━━ ページ本文

先月会社で書類を整理していた時、段ボールの端で腕を少し切ってしまった。傷がかさぶたになった後、そこが乾癬の皮疹に変わってしまった。

乾癬患者の皮膚にとって外的刺激はなるべく避けなければならない。外的刺激により、その刺激を受けた部分が乾癬の皮疹に変わってしまうことをケブネル現象と言うのだが、小さな頃から私はその現象を経験的に知っていた。子供は外で遊んでいるとよく怪我をするし、虫に刺されたりする。その傷跡が乾癬に変わることはよくある事だった。

この現象にちゃんと名前があるということを知ったのは私が10代後半くらいの頃だった。

医者から教えられた訳ではなく、自分で乾癬を調べる中で出てきた言葉だった。まだインターネットも一般的ではなかった時代で私は何かの本でその言葉を知った。

ケブネル現象という言葉を知った時、私はかなり驚き、そしてものすごく安心したのを覚えている。

当時乾癬は本当に珍しい病だった。医者にもあまり知識はなかったし、「乾癬」という病名をこちらから告げると大抵の医者は表情を曇らせた。

「申し訳ないがうちでは治せない」と何人の皮膚科医に言われたかわからない。

そんな珍しい病のはずなのに、私によく起こっていた現象(傷跡が乾癬になる)にちゃんと名前があったのだ。

つまりそれは私だけに起きている現象ではないということ、そして世の中ではちゃんと乾癬や他の皮膚の病が研究されているんだという思いが、少しだけ私の孤独を和らげた。

━━━━

課題一覧:
a) 乾癬の文章から、「乾癬患者の皮膚にとって外的刺」から「10代後半くらいの頃だった。」までを、両端を含めて一字も変えずに抜き出してください。
b) 乾癬の文章について、次の問いに答えてください。
(i) 筆者が腕を切ったのは何の端によるものですか。
(ii) 筆者がケブネル現象という名前を知ったのは何歳ごろですか。
(iii) 筆者はその言葉を何で知りましたか。
c) 乾癬の文章の最後の文に続けて、その先を書き進めてください。
このあとの行は、乾癬の文章とは別の出典から取ったものです。

━━ 提示データ

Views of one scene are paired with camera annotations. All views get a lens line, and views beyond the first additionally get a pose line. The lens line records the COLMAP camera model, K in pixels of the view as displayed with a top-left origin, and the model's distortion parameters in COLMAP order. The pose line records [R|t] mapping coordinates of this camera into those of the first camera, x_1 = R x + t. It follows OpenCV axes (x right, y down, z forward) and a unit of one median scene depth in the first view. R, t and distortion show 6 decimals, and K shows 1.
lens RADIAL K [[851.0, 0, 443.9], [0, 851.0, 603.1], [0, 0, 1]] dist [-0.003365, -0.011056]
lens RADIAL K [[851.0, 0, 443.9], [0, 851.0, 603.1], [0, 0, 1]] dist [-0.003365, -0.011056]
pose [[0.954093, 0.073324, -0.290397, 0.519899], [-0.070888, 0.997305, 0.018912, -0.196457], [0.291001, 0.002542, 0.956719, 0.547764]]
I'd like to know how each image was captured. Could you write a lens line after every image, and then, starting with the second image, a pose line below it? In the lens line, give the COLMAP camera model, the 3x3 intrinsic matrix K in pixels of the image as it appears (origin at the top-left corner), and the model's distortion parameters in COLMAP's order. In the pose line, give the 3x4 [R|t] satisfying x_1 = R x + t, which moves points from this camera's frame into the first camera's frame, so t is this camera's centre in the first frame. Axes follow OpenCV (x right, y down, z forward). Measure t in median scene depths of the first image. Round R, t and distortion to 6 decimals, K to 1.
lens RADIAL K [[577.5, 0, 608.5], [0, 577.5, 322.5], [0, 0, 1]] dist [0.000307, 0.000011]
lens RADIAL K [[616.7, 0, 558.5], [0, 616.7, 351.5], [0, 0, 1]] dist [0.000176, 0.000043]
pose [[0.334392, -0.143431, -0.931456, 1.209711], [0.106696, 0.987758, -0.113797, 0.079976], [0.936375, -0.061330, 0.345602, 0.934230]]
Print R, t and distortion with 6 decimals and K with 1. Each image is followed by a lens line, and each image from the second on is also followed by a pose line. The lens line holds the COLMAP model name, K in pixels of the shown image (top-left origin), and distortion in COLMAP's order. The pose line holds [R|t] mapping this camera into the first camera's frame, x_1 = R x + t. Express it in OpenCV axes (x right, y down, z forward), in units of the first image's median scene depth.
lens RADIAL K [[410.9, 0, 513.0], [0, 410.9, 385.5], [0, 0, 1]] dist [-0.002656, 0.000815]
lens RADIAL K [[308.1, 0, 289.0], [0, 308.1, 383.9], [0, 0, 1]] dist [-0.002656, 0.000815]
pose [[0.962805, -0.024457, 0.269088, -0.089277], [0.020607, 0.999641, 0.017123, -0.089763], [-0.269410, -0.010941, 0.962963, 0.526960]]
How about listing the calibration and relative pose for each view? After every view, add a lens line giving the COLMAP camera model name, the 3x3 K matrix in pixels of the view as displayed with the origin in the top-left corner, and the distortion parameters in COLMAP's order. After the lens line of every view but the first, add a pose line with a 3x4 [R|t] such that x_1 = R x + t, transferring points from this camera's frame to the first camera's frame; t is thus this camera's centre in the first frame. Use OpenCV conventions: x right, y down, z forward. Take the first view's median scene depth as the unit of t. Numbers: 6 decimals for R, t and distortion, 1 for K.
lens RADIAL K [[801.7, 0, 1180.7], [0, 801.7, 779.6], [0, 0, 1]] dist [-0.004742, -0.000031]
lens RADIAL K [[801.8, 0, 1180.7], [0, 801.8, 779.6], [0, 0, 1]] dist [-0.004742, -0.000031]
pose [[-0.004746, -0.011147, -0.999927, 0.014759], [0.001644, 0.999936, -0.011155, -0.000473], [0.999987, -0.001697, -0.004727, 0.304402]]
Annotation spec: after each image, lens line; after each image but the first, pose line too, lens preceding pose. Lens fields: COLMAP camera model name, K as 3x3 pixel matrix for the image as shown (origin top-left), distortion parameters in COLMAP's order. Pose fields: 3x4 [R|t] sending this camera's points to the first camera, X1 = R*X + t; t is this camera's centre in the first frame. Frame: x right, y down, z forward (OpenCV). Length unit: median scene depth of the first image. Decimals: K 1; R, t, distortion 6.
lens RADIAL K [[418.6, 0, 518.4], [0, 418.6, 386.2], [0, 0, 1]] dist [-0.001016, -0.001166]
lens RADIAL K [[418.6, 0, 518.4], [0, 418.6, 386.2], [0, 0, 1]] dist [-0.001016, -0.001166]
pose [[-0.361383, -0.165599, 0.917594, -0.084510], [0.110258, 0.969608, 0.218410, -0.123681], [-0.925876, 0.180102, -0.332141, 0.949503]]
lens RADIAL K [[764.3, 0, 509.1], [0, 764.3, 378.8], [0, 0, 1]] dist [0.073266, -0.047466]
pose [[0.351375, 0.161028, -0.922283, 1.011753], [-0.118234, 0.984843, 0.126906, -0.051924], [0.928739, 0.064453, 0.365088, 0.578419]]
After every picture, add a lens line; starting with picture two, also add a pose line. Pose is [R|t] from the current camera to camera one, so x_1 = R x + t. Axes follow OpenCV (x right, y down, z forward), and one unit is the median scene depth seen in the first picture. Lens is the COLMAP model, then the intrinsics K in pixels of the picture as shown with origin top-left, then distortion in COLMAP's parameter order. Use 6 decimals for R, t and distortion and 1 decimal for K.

━━━━

課題別の解答:
a)
乾癬患者の皮膚にとって外的刺激はなるべく避けなければならない。外的刺激により、その刺激を受けた部分が乾癬の皮疹に変わってしまうことをケブネル現象と言うのだが、小さな頃から私はその現象を経験的に知っていた。子供は外で遊んでいるとよく怪我をするし、虫に刺されたりする。その傷跡が乾癬に変わることはよくある事だった。

この現象にちゃんと名前があるということを知ったのは私が10代後半くらいの頃だった。

b)
(i) 段ボールの端
(ii) 10代後半くらいの頃
(iii) 何かの本

c)
過去に私は虫垂炎の手術をしているのだがその傷跡もしっかりと乾癬に変わっている。

だが生物学的製剤を打ち始めてからは、傷跡の皮疹も消え、怪我をしてもケブネル現象さえ起きなくなっていた。

それが先日出来た段ボールの傷でケブネル現象が起きてしまった。最近は体の皮疹も増えその厚みも増し、そして耳の中の乾癬も復活してきた。

逃げても逃げてもひたひたと乾癬は追ってくる。

でもこれは自分の体で起きていることだ。生きてる限り逃げられる筈もない。逃げるより戦うより、共存を選んだ方がもしかしたらずっとラクなのかもしれない。

でも生物学的製剤の効果を知ってしまった今、私はもう二度とあの肌には戻りたくはない。

この想いは贅沢なんだろうか。いや、この想いで苦しむ時が来るのは最初から覚悟していた筈じゃないかと何度も自問自答する。

今月は9回目のトレムフィアを予定している。でも私にとってトレムフィアはもうそろそろ限界なんだと認めざるを得なくなった。